If you enjoy driving cars, you likely enjoy the sounds they make. Aftermarket tuning companies have responded to the demand for a little more volume and you can find partial or full exhaust systems anywhere for not much money. Unfortunately, aftermarket tuning is often directly associated with illegal street racing, even though the two can be mutually exclusive. Rarely do lawmakers make a distinction, and those in New York are certainly casting a wide net. How so? Well, as Road & Track reports, the state has passed a bill called SLEEP, an acronym for "Stop Loud and Excessive Exhaust Pollution." The bill means that those who are caught violating exhaust noise limits will now pay $1,000 per infringement, up from $150.
This makes New York's exhaust noise fine the highest in the country and double the cost of a similar fine in Colorado, the next closest state at $500. The new bill was passed following concerns that the pandemic's lockdowns allowed illegal street racing to flourish, with people making more and more noise complaints. Interestingly, California recently went the other direction, with the state's ability to impose tickets for exhaust noise greatly reduced two years ago. While we do not condone street racing, it seems a little unfair to give everyone with a loud exhaust such a severe punishment, but it's not the only form of damnation that is being proposed in the state.

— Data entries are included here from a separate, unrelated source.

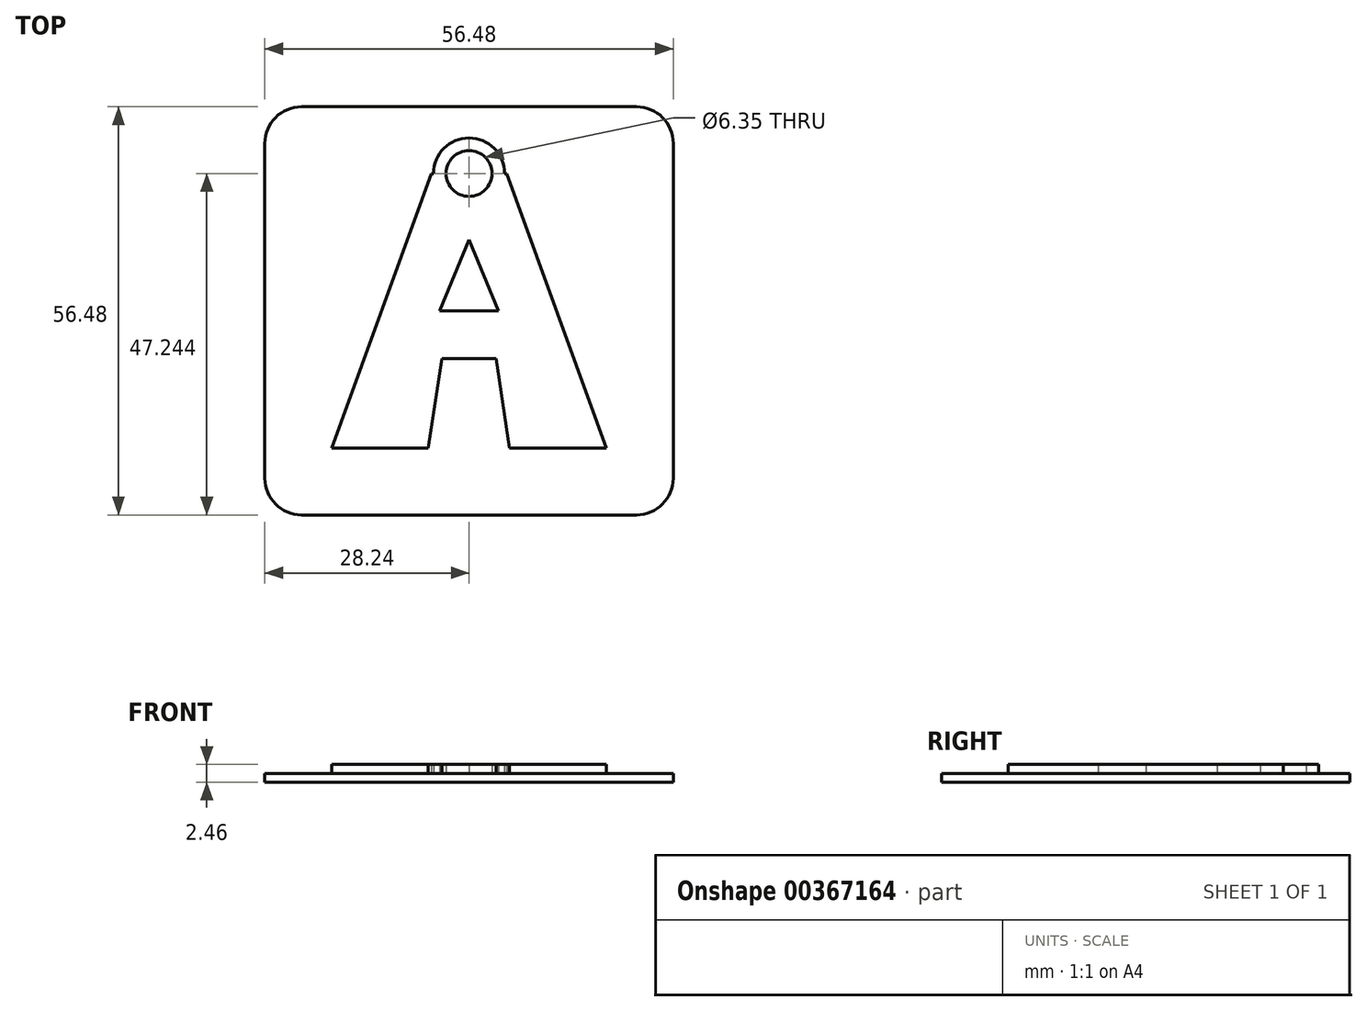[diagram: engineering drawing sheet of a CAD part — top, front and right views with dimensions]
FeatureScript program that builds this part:
annotation { "Feature Type Name" : "Feature", "Feature Type Description" : "" }
export const myFeature = defineFeature(function(context is Context, id is Id, definition is map)
    precondition{}
    {
        {
            var Q0;
            Q0=qCreatedBy(makeId("Top.planeOp"),FACE);
            var sketch = newSketch(context, id + "F0", { "sketchPlane" : qUnion([Q0])});
            skLineSegment(sketch, "E0.bottom", {"start": v(5.23, 19) * mm, "end": v(4.92, 19) * mm});
            skLineSegment(sketch, "E0.top", {"start": v(19, -19) * mm, "end": v(5.62, -19) * mm});
            skPoint(sketch, "E0.middle", {"position": v(0, 0) * mm});
            skLineSegment(sketch, "E1", {"start": v(-19, -19) * mm, "end": v(-5.23, 19) * mm});
            skLineSegment(sketch, "E2", {"start": v(-5.23, 19) * mm, "end": v(-4.92, 19) * mm});
            skLineSegment(sketch, "E3", {"start": v(5.23, 19) * mm, "end": v(19, -19) * mm});
            skLineSegment(sketch, "E4", {"start": v(-5.62, -19) * mm, "end": v(-3.74, -6.62) * mm});
            skLineSegment(sketch, "E5", {"start": v(-3.74, -6.62) * mm, "end": v(3.74, -6.62) * mm});
            skLineSegment(sketch, "E6", {"start": v(3.74, -6.62) * mm, "end": v(5.62, -19) * mm});
            skLineSegment(sketch, "E7", {"start": v(-4.05, 0) * mm, "end": v(4.05, 0) * mm});
            skLineSegment(sketch, "E8", {"start": v(4.05, 0) * mm, "end": v(0, 9.85) * mm});
            skLineSegment(sketch, "E9", {"start": v(0, 9.85) * mm, "end": v(-4.05, 0) * mm});
            skPoint(sketch, "E0.left.start.orphan", {"position": v(19, 19) * mm});
            skPoint(sketch, "E10.orphan", {"position": v(-19, 19) * mm});
            skLineSegment(sketch, "E11.trimOffspring", {"start": v(-5.62, -19) * mm, "end": v(-19, -19) * mm});
            skArc(sketch, "E12", {"start": v(4.92, 19) * mm, "mid": v(0, 23.92) * mm, "end": v(-4.92, 19) * mm});
            skLineSegment(sketch, "E13.trimOffspring", {"start": v(4.92, 19) * mm, "end": v(5.23, 19) * mm});
            skLineSegment(sketch, "E14.trimOffspring", {"start": v(-4.92, 19) * mm, "end": v(-5.23, 19) * mm});
            skCircle(sketch, "E15", {"center": v(0, 19) * mm, "radius": 3.18 * mm});
            skLineSegment(sketch, "E16.bottom", {"start": v(28.24, -28.24) * mm, "end": v(-28.24, -28.24) * mm});
            skLineSegment(sketch, "E16.top", {"start": v(28.24, 28.24) * mm, "end": v(-28.24, 28.24) * mm});
            skLineSegment(sketch, "E16.left", {"start": v(28.24, -28.24) * mm, "end": v(28.24, 28.24) * mm});
            skLineSegment(sketch, "E16.right", {"start": v(-28.24, -28.24) * mm, "end": v(-28.24, 28.24) * mm});
            skSolve(sketch);
        }
        {
            var Q0;
            Q0=makeQuery(id+"F0.imprint","IMPRINT",FACE,{"disambiguationData":[TD([[makeQuery(id+"F0.imprint","IMPRINT",EDGE,{"derivedFrom":sQuery(id+"F0.wireOp",EDGE,"E0.top")}),1.0]])]});
            var Q1;
            Q1=makeQuery(id+"F0.imprint","IMPRINT",FACE,{"disambiguationData":[TD([[makeQuery(id+"F0.imprint","IMPRINT",EDGE,{"derivedFrom":sQuery(id+"F0.wireOp",EDGE,"E7")}),1.0]])]});
            extrude(context, id + "F1", {"entities" : qUnion([Q0, Q1]), "depth" : 1.18 * mm});
        }
        {
            var Q0;
            Q0=makeQuery(id+"F0.imprint","IMPRINT",FACE,{"disambiguationData":[TD([[makeQuery(id+"F0.imprint","IMPRINT",EDGE,{"derivedFrom":sQuery(id+"F0.wireOp",EDGE,"E0.top")}),-1.0]])]});
            extrude(context, id + "F2", {"entities" : qUnion([Q0]), "operationType" : NewBodyOperationType.ADD, "depth" : 2.46 * mm});
        }
        {
            var Q0;
            Q0=makeQuery(id+"F1.opExtrude","SWEPT_EDGE",EDGE,{"disambiguationData":[OSD([sQuery(id+"F0.wireOp",EDGE,"E16.top"),sQuery(id+"F0.wireOp",EDGE,"E16.left")])]});
            var Q1;
            Q1=makeQuery(id+"F1.opExtrude","SWEPT_EDGE",EDGE,{"disambiguationData":[OSD([sQuery(id+"F0.wireOp",EDGE,"E16.top"),sQuery(id+"F0.wireOp",EDGE,"E16.right")])]});
            var Q2;
            Q2=makeQuery(id+"F1.opExtrude","SWEPT_EDGE",EDGE,{"disambiguationData":[OSD([sQuery(id+"F0.wireOp",EDGE,"E16.bottom"),sQuery(id+"F0.wireOp",EDGE,"E16.right")])]});
            var Q3;
            Q3=makeQuery(id+"F1.opExtrude","SWEPT_EDGE",EDGE,{"disambiguationData":[OSD([sQuery(id+"F0.wireOp",EDGE,"E16.bottom"),sQuery(id+"F0.wireOp",EDGE,"E16.left")])]});
            fillet(context, id + "F3", {"entities" : qUnion([Q0, Q1, Q2, Q3]), "radius" : 5.08 * mm, "tangentPropagation" : true, "allowEdgeOverflow" : false});
        }
    });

Gothamist has reported that a State Senator is proposing that night-time speed cameras be positioned anywhere that street racing is likely to occur while another lawmaker wants to introduce noise-detecting tools that can help identify and track loud cars as they drive by. Worse still, if caught, a motorist could potentially cause problems for the retailer that supplied the noisy exhaust system, as the new bill that has been passed allows the state to pull a shop's operating license if it is caught installing excessively loud mufflers three times. So if you're a New York resident thinking about ordering a new BMW M3 Competition, perhaps you should avoid the M Performance exhaust.